The film earns only one out of four stars.
By Ian Stanford
Thursday, February 14th, 2008
In the past three years, Jessica Alba has starred in snoozers like Fantastic Four, Into The Blue and Good Luck Chuck. But it’s not bad acting that ruins her movies. It’s her MTV body, which attracts profit-obsessed studios that want movies with sex appeal and non-stop action at the expense of good old-fashion storytelling.

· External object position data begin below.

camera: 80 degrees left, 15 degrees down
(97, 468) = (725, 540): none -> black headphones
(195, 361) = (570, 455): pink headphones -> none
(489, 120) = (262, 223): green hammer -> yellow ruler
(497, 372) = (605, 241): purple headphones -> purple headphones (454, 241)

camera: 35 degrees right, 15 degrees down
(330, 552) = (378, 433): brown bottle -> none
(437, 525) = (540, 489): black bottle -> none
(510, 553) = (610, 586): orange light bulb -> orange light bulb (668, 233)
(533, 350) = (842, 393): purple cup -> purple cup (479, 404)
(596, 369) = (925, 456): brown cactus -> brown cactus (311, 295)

In The Eye, an adaptation of a Chinese film released in 2002, Alba’s character, Sydney, gets a cornea transplant that grants her sight, but at a lofty price: She sees dead people (gasp!). Of course, it takes a while for her doctor (Alessandro Nivola, who looks like a not-so-buff Dr. Kevin Lenihan) to buy her story, but when he finally comes around they venture to Mexico to uncover the mystery of her donor.

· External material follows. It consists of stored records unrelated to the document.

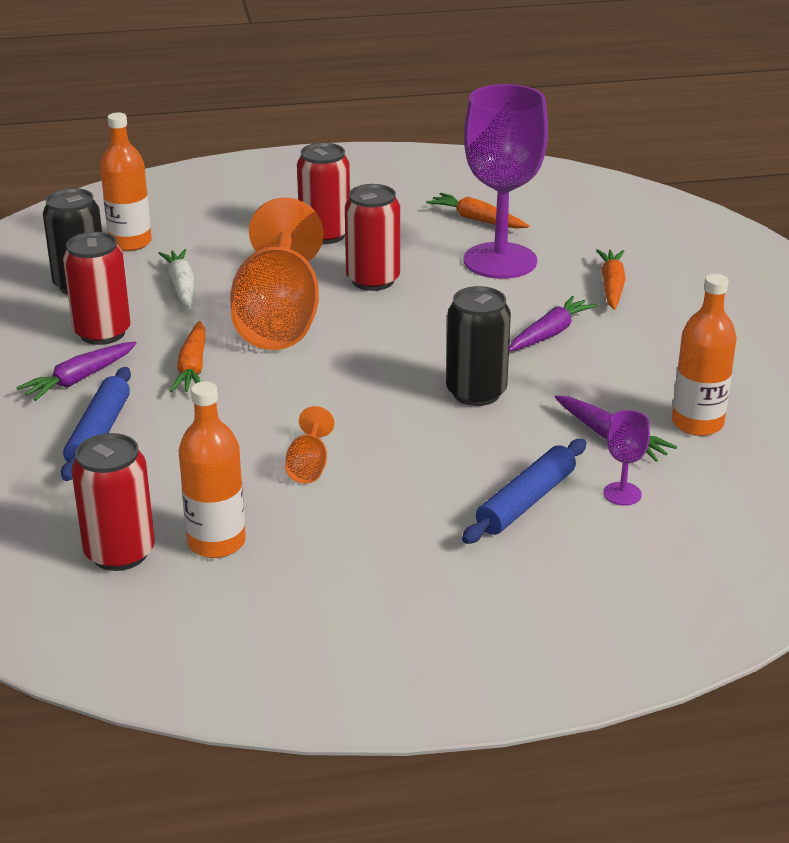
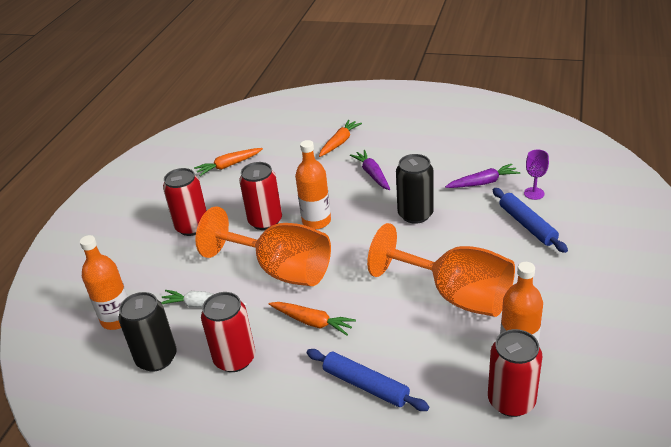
camera: 60 degrees left, 5 degrees up
(79, 379) = (289, 383): purple carrot -> none
(309, 466) = (455, 295): orange goblet -> orange goblet, size x2.48
(500, 261) = (283, 170): purple goblet -> none
(611, 286) = (339, 142): orange carrot -> orange carrot turned 90 degrees clockwise
(697, 423) = (484, 154): orange bottle -> orange bottle (316, 221)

To say that what they find is anti-climactic gives the movie too much credit, for it implies that sufficient suspense was built up during the course of the movie so that a disappointing ending was even possible. Co-directors David Morneau and Xavier Palud’s idea of rising action is a cheap shriek every five minutes with a Jessica Alba shower scene thrown somewhere in the middle. It’s sound-bite-era horror, The Sixth Sense for teenyboppers on Ritalin.